» WRITTEN REQUEST:
Collect every line of the material that contains the word "with". Case counts.

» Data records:
[BEGIN]

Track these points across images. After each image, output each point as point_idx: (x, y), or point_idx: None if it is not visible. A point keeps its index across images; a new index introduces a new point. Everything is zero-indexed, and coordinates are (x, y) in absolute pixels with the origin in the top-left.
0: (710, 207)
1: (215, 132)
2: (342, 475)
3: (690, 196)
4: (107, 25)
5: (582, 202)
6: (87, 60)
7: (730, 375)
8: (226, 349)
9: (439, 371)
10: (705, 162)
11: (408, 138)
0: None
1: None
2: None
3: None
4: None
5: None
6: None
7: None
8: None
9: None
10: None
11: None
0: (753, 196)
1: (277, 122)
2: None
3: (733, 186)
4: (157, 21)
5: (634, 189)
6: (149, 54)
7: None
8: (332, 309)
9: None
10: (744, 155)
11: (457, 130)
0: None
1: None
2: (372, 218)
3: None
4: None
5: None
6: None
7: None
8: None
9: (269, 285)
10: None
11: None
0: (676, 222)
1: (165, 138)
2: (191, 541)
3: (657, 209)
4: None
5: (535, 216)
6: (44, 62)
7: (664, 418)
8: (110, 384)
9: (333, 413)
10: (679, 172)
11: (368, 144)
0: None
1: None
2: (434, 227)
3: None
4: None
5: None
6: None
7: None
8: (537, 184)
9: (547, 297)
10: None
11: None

[END]

» FINISHED TASK:
Track these points across images. After each image, output each point as point_idx: (x, y), or point_idx: None if it is not visible. A point keeps its index across images; a new index introduces a new point. Everything is zero-indexed, and coordinates are (x, y) in absolute pixels with the origin in the top-left.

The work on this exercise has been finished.